(Task material):

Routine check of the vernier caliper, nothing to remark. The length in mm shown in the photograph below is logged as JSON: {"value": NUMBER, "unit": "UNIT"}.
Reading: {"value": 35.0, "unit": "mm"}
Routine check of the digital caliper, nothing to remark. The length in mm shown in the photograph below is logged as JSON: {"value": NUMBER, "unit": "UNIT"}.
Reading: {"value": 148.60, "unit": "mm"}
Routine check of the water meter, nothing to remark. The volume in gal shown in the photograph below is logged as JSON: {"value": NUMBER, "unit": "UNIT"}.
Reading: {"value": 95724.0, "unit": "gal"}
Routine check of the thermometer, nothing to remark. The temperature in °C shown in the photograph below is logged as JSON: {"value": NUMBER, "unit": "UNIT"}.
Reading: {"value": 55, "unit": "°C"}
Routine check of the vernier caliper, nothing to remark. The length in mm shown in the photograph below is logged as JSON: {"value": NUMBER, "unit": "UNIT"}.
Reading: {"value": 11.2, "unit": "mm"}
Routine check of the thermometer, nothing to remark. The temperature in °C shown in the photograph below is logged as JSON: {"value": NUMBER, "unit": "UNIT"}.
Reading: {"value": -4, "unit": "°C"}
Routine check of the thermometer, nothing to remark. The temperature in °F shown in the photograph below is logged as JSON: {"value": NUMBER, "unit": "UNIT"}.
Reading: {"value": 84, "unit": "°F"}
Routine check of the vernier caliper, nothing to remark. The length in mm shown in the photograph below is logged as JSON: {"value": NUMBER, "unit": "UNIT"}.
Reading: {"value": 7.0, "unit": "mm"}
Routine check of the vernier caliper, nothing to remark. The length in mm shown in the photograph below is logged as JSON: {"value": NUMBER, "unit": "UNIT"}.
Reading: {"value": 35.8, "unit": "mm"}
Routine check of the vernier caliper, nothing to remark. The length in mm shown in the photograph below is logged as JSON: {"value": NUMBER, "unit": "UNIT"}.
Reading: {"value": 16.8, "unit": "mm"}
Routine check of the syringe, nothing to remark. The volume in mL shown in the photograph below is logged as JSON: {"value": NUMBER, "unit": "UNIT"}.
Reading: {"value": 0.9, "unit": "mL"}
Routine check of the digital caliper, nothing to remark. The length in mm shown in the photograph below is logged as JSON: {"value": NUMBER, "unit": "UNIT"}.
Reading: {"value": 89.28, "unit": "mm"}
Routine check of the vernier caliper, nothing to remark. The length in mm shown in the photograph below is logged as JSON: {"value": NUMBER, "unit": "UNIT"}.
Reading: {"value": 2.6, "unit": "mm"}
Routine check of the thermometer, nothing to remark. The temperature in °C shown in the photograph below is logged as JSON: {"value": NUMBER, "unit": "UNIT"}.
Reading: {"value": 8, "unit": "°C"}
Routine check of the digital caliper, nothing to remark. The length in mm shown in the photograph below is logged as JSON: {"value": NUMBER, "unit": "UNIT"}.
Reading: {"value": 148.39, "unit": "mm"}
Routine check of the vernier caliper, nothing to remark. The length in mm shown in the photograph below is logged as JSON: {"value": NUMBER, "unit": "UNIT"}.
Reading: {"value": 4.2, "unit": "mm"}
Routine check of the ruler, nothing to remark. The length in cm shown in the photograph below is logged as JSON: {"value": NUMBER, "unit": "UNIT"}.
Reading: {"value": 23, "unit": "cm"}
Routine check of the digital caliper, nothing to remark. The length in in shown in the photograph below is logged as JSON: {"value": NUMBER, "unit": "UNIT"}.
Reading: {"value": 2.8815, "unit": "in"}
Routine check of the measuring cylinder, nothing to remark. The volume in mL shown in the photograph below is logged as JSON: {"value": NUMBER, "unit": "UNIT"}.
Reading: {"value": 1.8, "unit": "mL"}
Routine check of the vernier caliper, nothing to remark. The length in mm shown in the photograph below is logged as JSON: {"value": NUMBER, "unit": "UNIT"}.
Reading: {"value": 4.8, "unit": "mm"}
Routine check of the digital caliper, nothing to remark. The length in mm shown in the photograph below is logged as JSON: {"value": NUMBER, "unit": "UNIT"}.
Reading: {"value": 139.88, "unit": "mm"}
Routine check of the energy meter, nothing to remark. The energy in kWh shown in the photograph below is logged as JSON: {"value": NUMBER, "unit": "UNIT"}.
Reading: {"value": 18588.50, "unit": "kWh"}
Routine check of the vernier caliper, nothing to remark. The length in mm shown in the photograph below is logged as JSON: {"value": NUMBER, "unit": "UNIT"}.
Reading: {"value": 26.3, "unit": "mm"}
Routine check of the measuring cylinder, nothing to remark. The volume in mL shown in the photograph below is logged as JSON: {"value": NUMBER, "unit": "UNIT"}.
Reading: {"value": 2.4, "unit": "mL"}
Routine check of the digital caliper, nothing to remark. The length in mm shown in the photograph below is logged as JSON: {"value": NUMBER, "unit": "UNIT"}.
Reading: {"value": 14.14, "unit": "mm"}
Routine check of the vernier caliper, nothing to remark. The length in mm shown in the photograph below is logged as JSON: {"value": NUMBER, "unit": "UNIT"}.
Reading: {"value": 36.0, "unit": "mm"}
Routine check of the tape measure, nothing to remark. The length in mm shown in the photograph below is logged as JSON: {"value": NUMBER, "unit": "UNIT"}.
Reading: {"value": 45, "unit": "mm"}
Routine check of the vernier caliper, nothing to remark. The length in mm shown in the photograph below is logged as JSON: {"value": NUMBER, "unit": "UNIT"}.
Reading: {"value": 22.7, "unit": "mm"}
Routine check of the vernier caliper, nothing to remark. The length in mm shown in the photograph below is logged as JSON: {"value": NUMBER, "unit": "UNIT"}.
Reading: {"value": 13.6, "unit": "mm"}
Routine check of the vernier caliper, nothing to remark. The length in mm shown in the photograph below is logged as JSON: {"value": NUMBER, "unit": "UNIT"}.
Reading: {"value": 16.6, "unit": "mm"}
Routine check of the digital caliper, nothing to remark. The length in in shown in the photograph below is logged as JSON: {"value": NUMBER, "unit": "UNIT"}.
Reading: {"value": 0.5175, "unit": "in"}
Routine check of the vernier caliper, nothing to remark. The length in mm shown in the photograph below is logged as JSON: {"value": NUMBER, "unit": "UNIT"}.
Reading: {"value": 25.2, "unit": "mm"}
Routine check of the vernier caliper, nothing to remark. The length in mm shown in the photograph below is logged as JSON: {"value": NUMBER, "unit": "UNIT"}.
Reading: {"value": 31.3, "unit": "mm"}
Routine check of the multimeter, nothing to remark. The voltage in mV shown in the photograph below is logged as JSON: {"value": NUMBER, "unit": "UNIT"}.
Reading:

(Assignment): Display every line of the listing above that contains the string "volume". Matching is case-sensitive.

(Response to this task):
Routine check of the water meter, nothing to remark. The volume in gal shown in the photograph below is logged as JSON: {"value": NUMBER, "unit": "UNIT"}.
Routine check of the syringe, nothing to remark. The volume in mL shown in the photograph below is logged as JSON: {"value": NUMBER, "unit": "UNIT"}.
Routine check of the measuring cylinder, nothing to remark. The volume in mL shown in the photograph below is logged as JSON: {"value": NUMBER, "unit": "UNIT"}.
Routine check of the measuring cylinder, nothing to remark. The volume in mL shown in the photograph below is logged as JSON: {"value": NUMBER, "unit": "UNIT"}.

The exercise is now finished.